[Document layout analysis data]
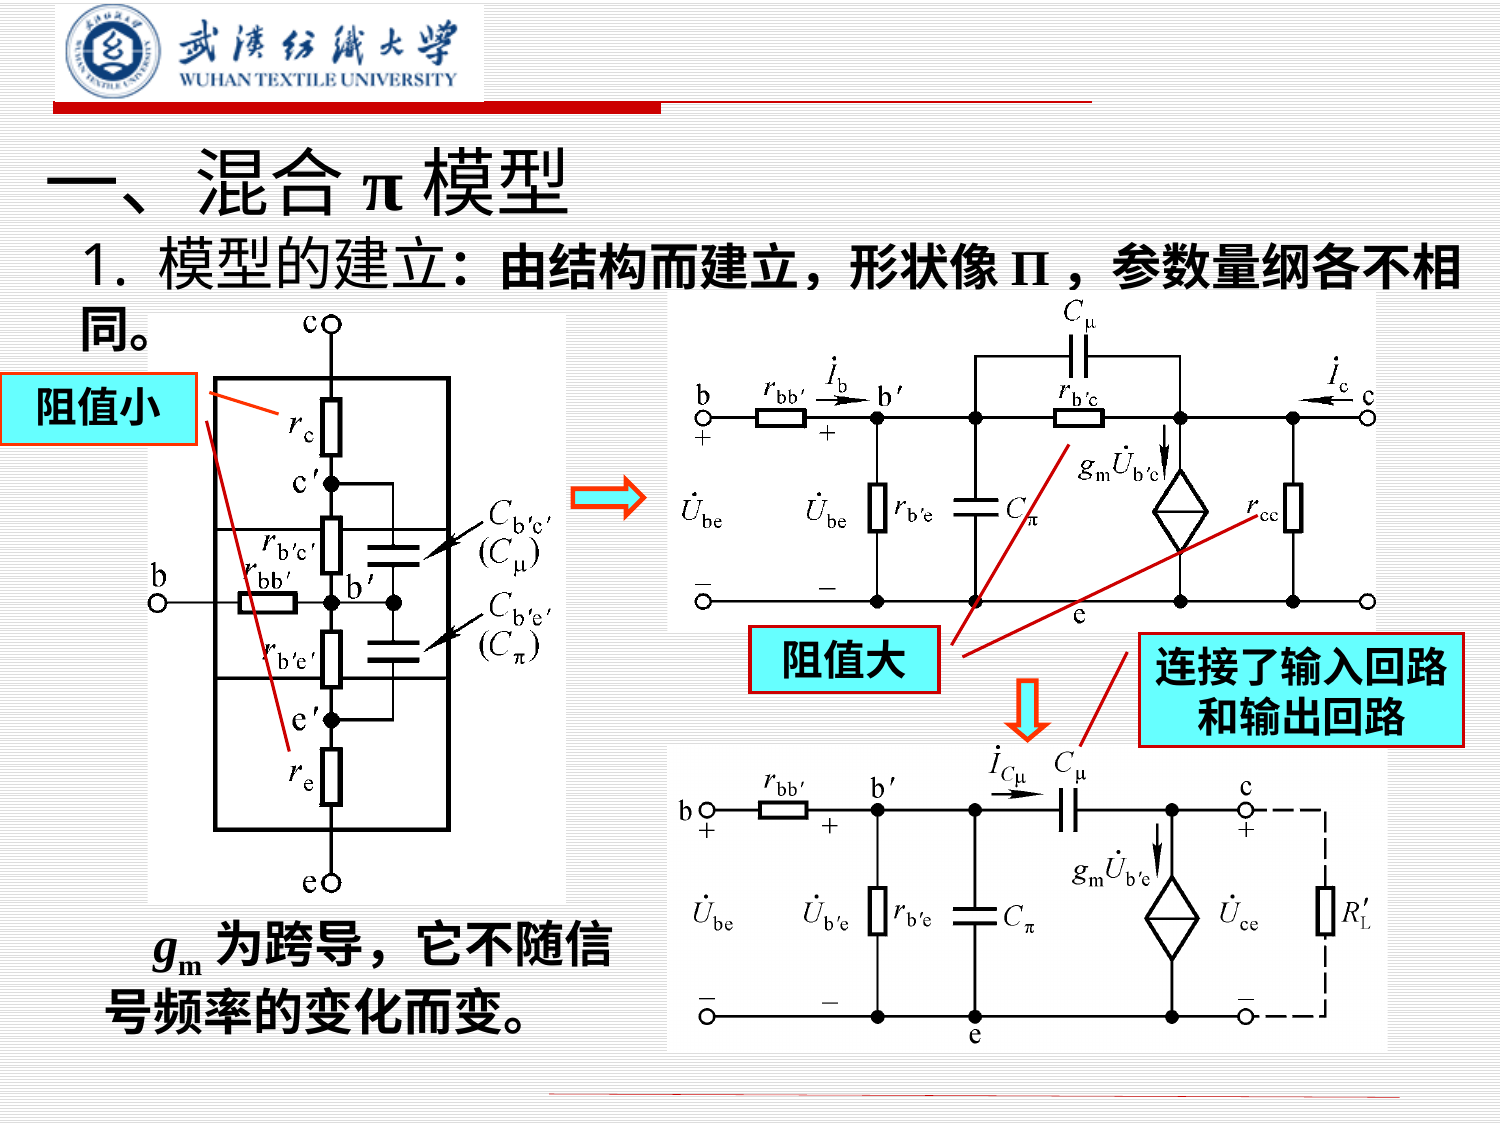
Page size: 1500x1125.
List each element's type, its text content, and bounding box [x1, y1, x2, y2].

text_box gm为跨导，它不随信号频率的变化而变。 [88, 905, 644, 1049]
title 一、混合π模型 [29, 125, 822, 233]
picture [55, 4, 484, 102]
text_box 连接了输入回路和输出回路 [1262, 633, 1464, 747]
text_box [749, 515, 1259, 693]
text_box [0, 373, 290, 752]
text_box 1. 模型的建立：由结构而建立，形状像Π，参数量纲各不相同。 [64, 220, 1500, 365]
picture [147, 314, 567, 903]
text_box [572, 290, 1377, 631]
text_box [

What you have to do: Pictures stay out; the data above is to be returned exactly.

Response to the exercise:
Page size: 1500x1125.
List each element's type, its text content, and bounding box [x1, y1, x2, y2].

text_box gm为跨导，它不随信号频率的变化而变。 [88, 905, 644, 1049]
title 一、混合π模型 [29, 125, 822, 233]
picture [55, 4, 484, 102]
text_box 连接了输入回路和输出回路 [1262, 633, 1464, 747]
text_box [749, 515, 1259, 693]
text_box [0, 373, 290, 752]
text_box 1. 模型的建立：由结构而建立，形状像Π，参数量纲各不相同。 [64, 220, 1500, 365]
picture [147, 314, 567, 903]
text_box [572, 290, 1377, 631]
text_box [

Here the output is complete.